Wednesday, July 9, 2008


From January 2001!

Unleashing the Ideavirus. Seth Godin
. Do You Zoom Inc. 224 pages. $40 (or free).

Published in The Miami Herald 1/8/01

You know how you encounter someone, maybe at a party or a meeting, and you hit it off immediately? There are things you have in common, but there are also things that you may not have already known, or even thought about, but get your brain buzzing.

Seth Godin's new book, Unleashing the Ideavirus, is like that: friendly but stimulating and provocative. There's a ton of familiar stuff, especially for readers of customer-oriented Web marketing books like The Cluetrain Manifesto (Godin even refers to his book as a manifesto). You know the rap: The Internet has changed the way people do business; one-on-one is where it's at, people-to-people, not corporate monoliths and clients. Companies failing to capitalize on this new hierarchy will fail.

Despite recent market corrections to overvalued dot-coms, there's no question that barring an alien invasion or apocalypse, online commerce is here to stay. But it's not business as usual with buyers offering capital goods and sellers seeking same. Instead, much of the commerce is in ideas. Long-term capital growth remains important, but frequently the "new, new thing'' presents opportunities for massive profits in a shorter time frame. Godin says that promoting new ideas in a noninterruptive, noninvasive "permission marketing'" manner ensures a fast embrace by early adopters, who will then spread the idea like a virus among like-minded compatriots, who will in turn do the same.
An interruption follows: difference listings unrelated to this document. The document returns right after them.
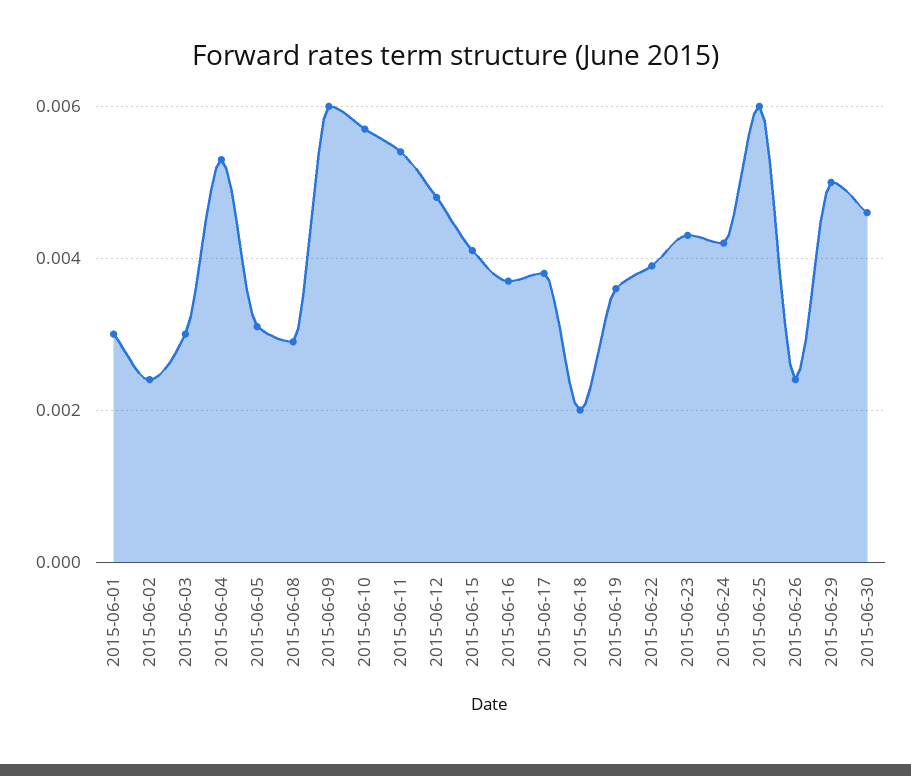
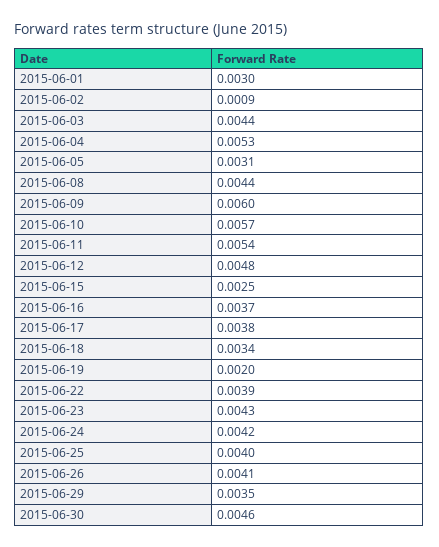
  {
    "2015-06-01": 0.003,
-   "2015-06-02": 0.0025,
+   "2015-06-02": 0.0009,
-   "2015-06-03": 0.003,
+   "2015-06-03": 0.0044,
    "2015-06-04": 0.0053,
    "2015-06-05": 0.0031,
-   "2015-06-08": 0.003,
+   "2015-06-08": 0.0044,
    "2015-06-09": 0.006,
    "2015-06-10": 0.0057,
    "2015-06-11": 0.0054,
    "2015-06-12": 0.0048,
-   "2015-06-15": 0.004,
+   "2015-06-15": 0.0025,
    "2015-06-16": 0.0037,
    "2015-06-17": 0.0038,
-   "2015-06-18": 0.002,
+   "2015-06-18": 0.0034,
-   "2015-06-19": 0.0035,
+   "2015-06-19": 0.002,
    "2015-06-22": 0.0039,
    "2015-06-23": 0.0043,
    "2015-06-24": 0.0042,
-   "2015-06-25": 0.006,
+   "2015-06-25": 0.004,
-   "2015-06-26": 0.0025,
+   "2015-06-26": 0.0041,
-   "2015-06-29": 0.005,
+   "2015-06-29": 0.0035,
    "2015-06-30": 0.0046
  }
The dissemination of the idea by enthused acolytes is more powerful and effective than any multimillion-dollar Super Bowl TV spot and - budget permitting - the subsequent print and broadcast ad campaign.
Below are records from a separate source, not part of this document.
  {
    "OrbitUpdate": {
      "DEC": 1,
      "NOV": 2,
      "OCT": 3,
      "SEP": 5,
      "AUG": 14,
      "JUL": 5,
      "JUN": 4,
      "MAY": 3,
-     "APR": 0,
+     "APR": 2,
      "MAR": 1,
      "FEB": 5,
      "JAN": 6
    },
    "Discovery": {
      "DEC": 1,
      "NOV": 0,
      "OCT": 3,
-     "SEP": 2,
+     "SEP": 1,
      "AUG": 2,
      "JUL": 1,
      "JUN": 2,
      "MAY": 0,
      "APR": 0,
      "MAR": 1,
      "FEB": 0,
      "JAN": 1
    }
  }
Those are the basics. He gets into other stuff, coining appropriate jargon to describe the accompanying phenomena and its spreaders ("sneezers'') but Godin's viral marketing is, essentially, highly credible, e-mail-enabled, targeted, word-of-mouth buzz, with added specificity, interactivity - and effectiveness.

So what's the big deal? Godin's résumé suggests that attention must be paid. A consultant and author, Godin is endlessly curious, opinionated and knowledgeable on a wide variety of subjects. He founded an online marketing firm, Yoyodyne, which was subsequently acquired by Yahoo!, which retained Godin as its director of direct marketing.

Godin is a relentless marketer with a powerful streak of self-promoting hucksterism, but he's also a clear-eyed visionary with strong and sensible ideas on how the new economy can, should and will function. And he walks it like he talks it, advocating free downloads, la Napster, to create and stimulate interest and demand, so Unleashing the Ideavirus is available for free online.

If you've got an infectiously good idea, Unleashing the Ideavirus could be worth a shot.